- Baqerabad Location within Iran Baqerabad Location within Iran Kurdistan
- Coordinates: 35°35′47″N 47°08′53″E﻿ / ﻿35.59639°N 47.14806°E
- Country: Iran
- Province: Kurdistan
- County: Sanandaj
- District: Hoseynabad
- Rural District: Hoseynabad-e Shomali

Population (2016)
- • Total: 744
- Time zone: UTC+3:30 (IRST)

= Baqerabad, Sanandaj =

Village in Kurdistan province, Iran

Baqerabad (باقر آباد) (Note: Also romanized as Bāqerābād; also known as Bāqelābād and Baqlābād) is a village in Hoseynabad-e Shomali Rural District of Hoseynabad District, Sanandaj County, Kurdistan province, Iran.

==Demographics==
===Ethnicity===
The village is populated by Kurds.

===Population===
At the time of the 2006 National Census, the village's population was 793 in 180 households, when it was in Saral District of Divandarreh County.
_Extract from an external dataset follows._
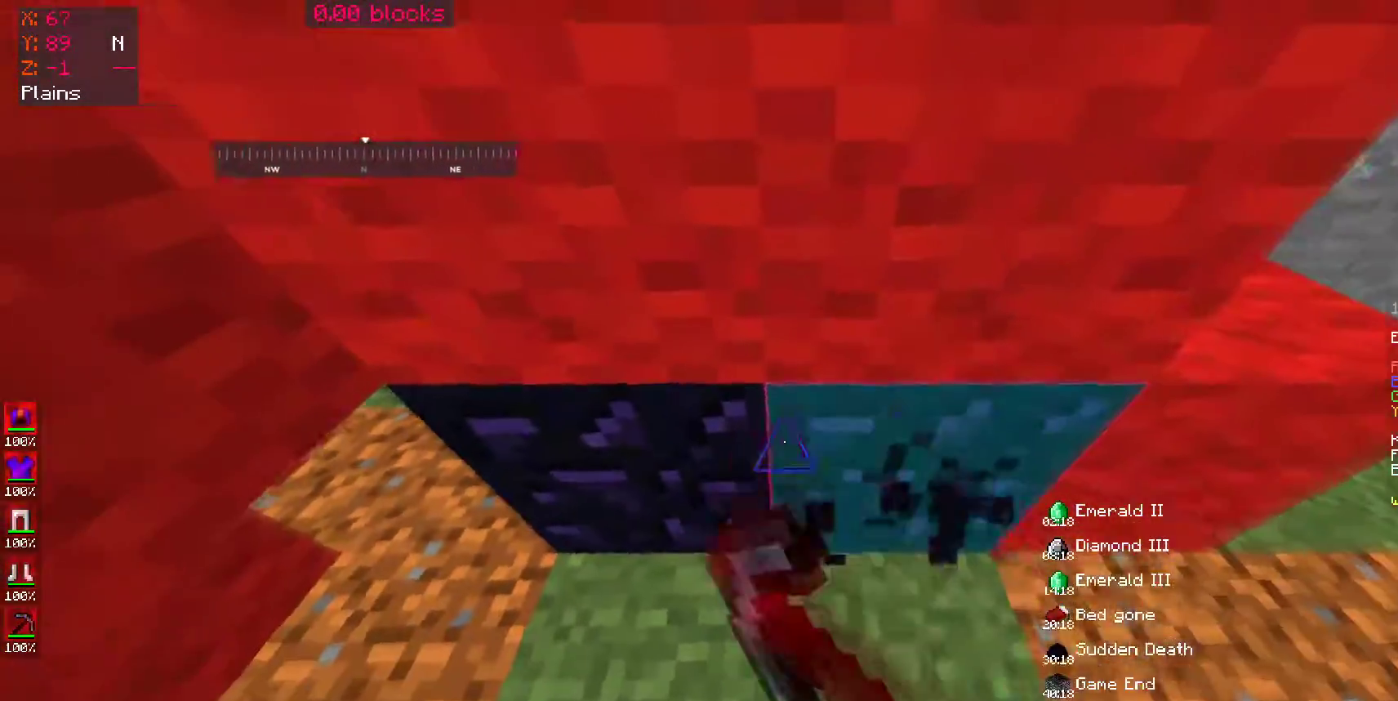
{"keys": ["d"], "mouse": ["left"], "events": []}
The following census in 2011 counted 890 people in 251 households. The 2016 census measured the population of the village as 744 people in 227 households, by which time the rural district had been separated from the county in the formation of Hoseynabad District of Sanandaj County. It was the most populous village in its rural district.